表向きの目的としては、今度子供が小学校に上がるので、これを機に日本と違う国があり、違う言葉を話しているということを、体験させようと思った。
まあ、単に親の海外旅行に子供を付き合わせたというのが、本当のところかもしれない。
海外に出るのも5年ぶりで、出国時の出国カードがいつのまにか廃止されており、戸惑った。
それにしても、東南アジアは暑い。これで東南アジアの国に降り立ったのは、トランジットも含めると6カ国目なのだけれど、乾季の最後になるホーチミン市も暑かった。
到着が夜中になり、その日のうちは街の雰囲気もよくわからなかったのだけれど、早朝からのバイクや車の騒音で目を覚ました。
驚いたのは、そのバイクの数である。それこそ道路を埋め尽くさんばかりのバイクが走っている。
街中に出て、道路を横断しようとすると、これが大変である。それこそバイクの間をすり抜けて渡らなければならない。まさに命がけだ。

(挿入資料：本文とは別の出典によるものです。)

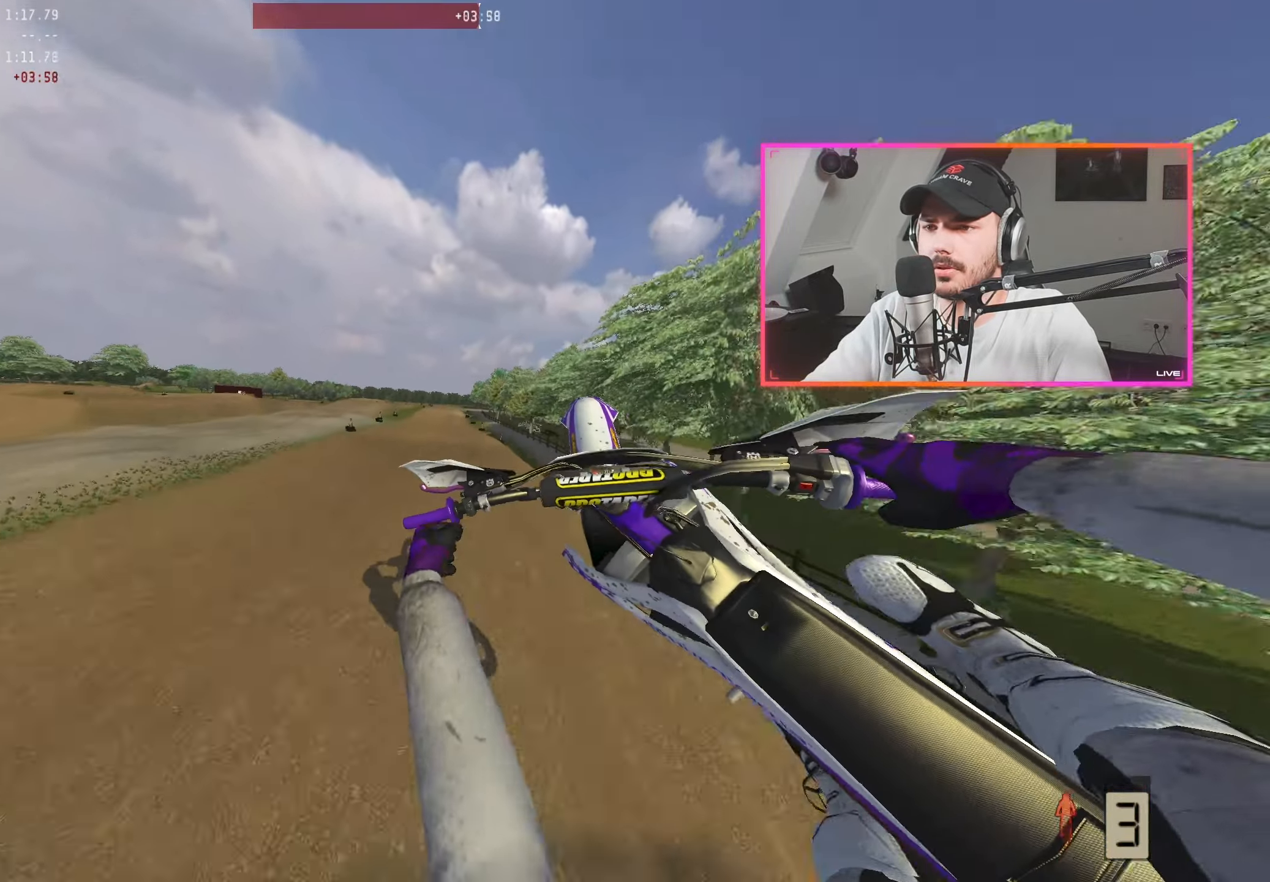
{"buttons": [], "left_stick": "right", "right_stick": "center", "events": [[217, "left_stick", "center"], [334, "left_stick", "right"]]}
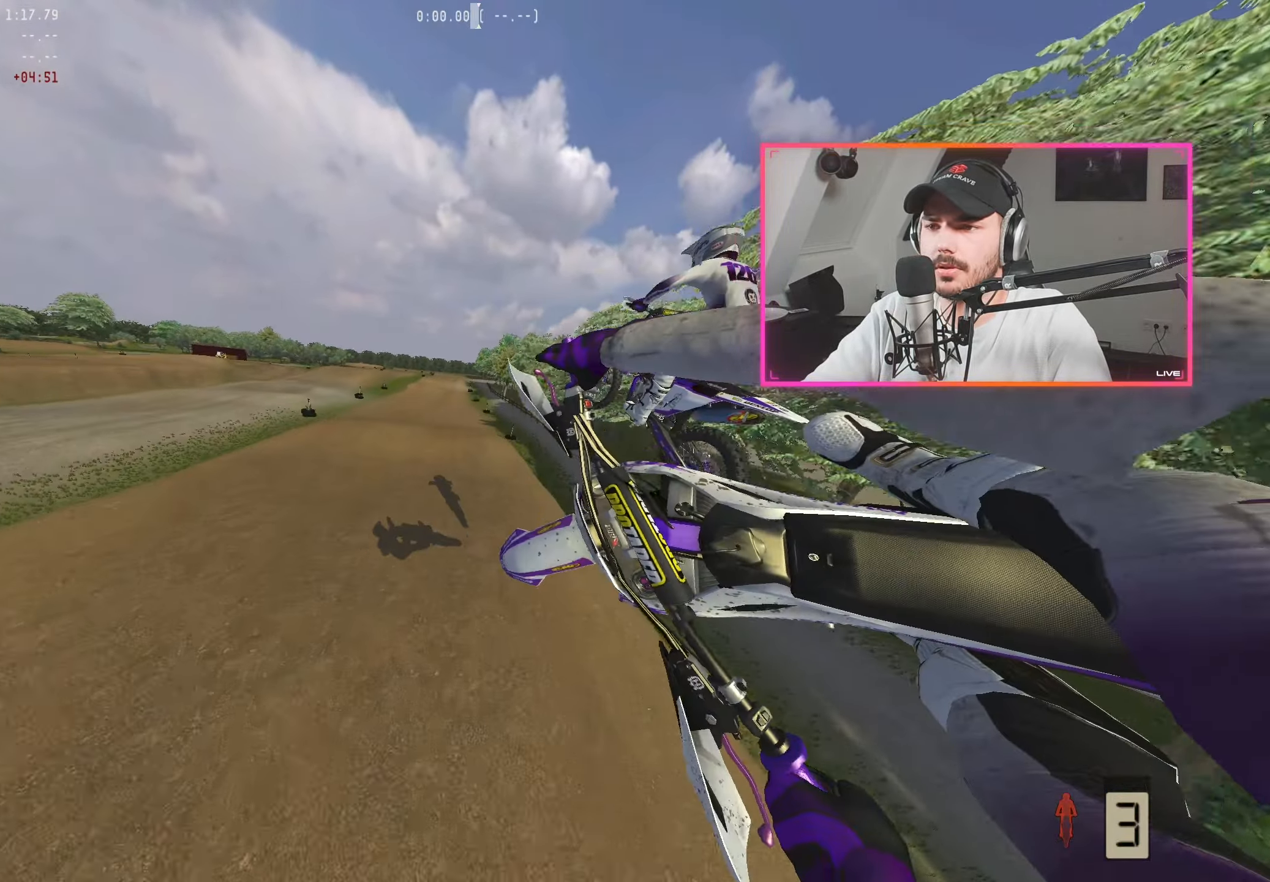
{"buttons": [], "left_stick": "left", "right_stick": "center", "events": [[450, "left_stick", "center"], [500, "left_stick", "left"]]}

市内の観光スポットをいくつか回って見たのだけれど、この街にはまだまだ戦争の爪あとが多く残されている。旧大統領官邸に突入した北ベトナムの戦車だとか、旧アメリカ軍の飛行機やヘリコプターなども無造作に置かれている。
戦争博物館にあった、枯葉剤の影響で、胴体がくっついた2人の胎児の標本は、思わず目をそむけてしまった。
帰国して数日経つが、まだ耳の隅の方に、あの雑踏の音が残っている。
残念だったのは、帰国してお腹をこわし、下痢になったこと。一応医者に見てもらったが、たいしたことないらしい。
やはり東南アジアの国々は、何度でも行きたくなるなにかを持っているようだ。